Making interactive analysis of large-scale data is obviously a challenge, because inefficient code and/or use of computational resources vastly increases the time taken for any computation, destroying the ability of an analyst to explore many different possibilities within a dataset. Dask helps by providing an easy-to-use framework for parallelising computations, either across multiple cores on a single workstation, or across multiple nodes in a cluster. We have built a software package called scikit-allel to help with our genetic analyses, and use Dask within that package to parallelise a number of commonly used computations.

Why did I choose Dask?

Normally the transition from a serial (i.e., single-core) implementation of any given computation to a parallel (multi-core) implementation requires the code to be completely rewritten, because parallel frameworks usually offer a completely different API, and managing complex parallel workflows is a significant challenge.

Originally Dask was appealing because it provided a familiar API, with the dask.array package following the numpy API (which we were already using) relatively closely. Dask also handled all the complexity of constructing and running complex, multi-step computational workflows.
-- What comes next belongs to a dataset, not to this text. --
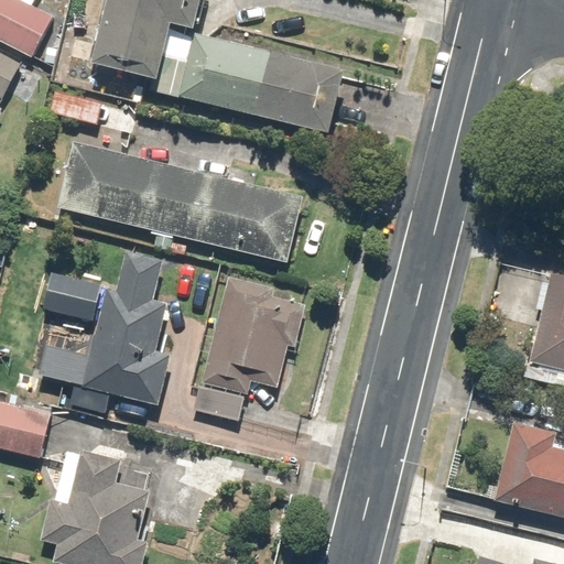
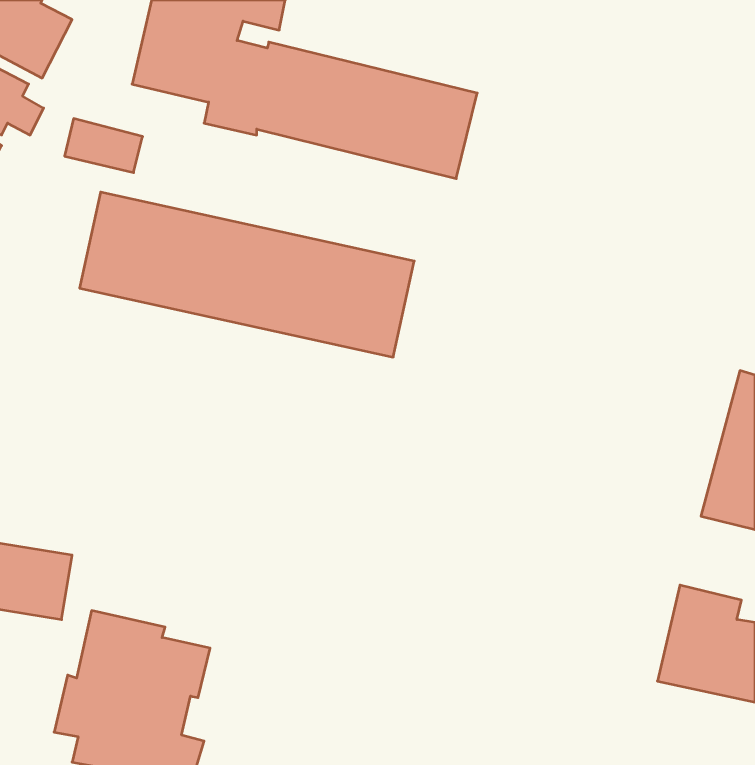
building: [41,251,173,404] -> none
building: [196,282,308,421] -> none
Today, we’re also interested in Dask’s offered flexibility to initially parallelise over multiple cores in a single computer via multi-threading, and then switch to running on a multi-node cluster with relatively little change in our code. Thus computations can be scaled up or down with great convenience. When we first started using Dask we were focused on making effective use of multiple threads for working on a single computer, now as data is growing we are moving data and computation into a cloud setting and looking to make use of Dask via Kubernetes.

Pain points?

Initially when we started using Dask in 2015 we hit a few bugs and some of the error messages generated by Dask were very cryptic, so debugging some problems was hard. However the stability of the code base, the user documentation, and the error messages have improved a lot recently, and the sustained investment in Dask is clearly adding a lot of value for users.

It is still difficult to think about how to code up parallel operations over multidimensional arrays where one or more dimensions are dropped by the function being mapped over the data, but there is some inherent complexity there so probably not much Dask can do to help.
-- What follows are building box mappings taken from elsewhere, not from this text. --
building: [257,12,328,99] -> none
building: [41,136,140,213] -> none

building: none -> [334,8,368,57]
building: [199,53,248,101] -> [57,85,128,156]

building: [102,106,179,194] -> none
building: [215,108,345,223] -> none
The Dask code base itself is tidy and consistent but quite hard to get into to understand and debug issues. Again Dask is handling a lot of inherent complexity so maybe not much can be done.
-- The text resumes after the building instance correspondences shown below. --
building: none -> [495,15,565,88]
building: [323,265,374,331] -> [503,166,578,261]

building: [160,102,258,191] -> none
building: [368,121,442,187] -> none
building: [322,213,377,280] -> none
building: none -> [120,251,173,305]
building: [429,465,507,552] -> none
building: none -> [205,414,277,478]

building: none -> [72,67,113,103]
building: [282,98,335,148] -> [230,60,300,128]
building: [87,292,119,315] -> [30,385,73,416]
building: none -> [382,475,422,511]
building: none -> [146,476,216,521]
Technology I use around around Dask

We are currently working on deploying both JupyterHub and Dask on top of Kubernetes in the cloud, following the approach taken in the Pangeo project. We use Dask primarily through the scikit-allel package. We also use Dask primarily with the Zarr array storage library (in fact the original motivation for writing Zarr was to provide a storage library that enabled Dask to efficiently parallelise I/O bound computations).

Anything else to know?

Our analysis code is still quite heterogeneous, with some code making use of a bespoke approach to out-of-core computing which we developed prior to being aware of Dask, and the remainder using Dask. This is just a legacy of timing, with some work having started prior to knowing about Dask. With the stability and maturity of Dask now I am very happy to push towards full adoption.

One cognitive shift that this requires is for users to get used to lazy (deferred) computation. This can be a stumbling block to start with, but is worth the effort of learning because it gives the user the ability to run larger computations. So I have been thinking about writing a blog post to communicate the message that we are moving towards adopting Dask wherever possible, and to give an introduction to the lazy coding style, with examples from our domain (population genomics). There are also still quite a few functions in scikit-allel that could be parallelised via Dask but haven’t yet been, so I still have an aspiration to work on that. Not sure when I’ll get to these, but hopefully conveys the intention to adopt Dask more widely and also help train people in our immediate community to use it.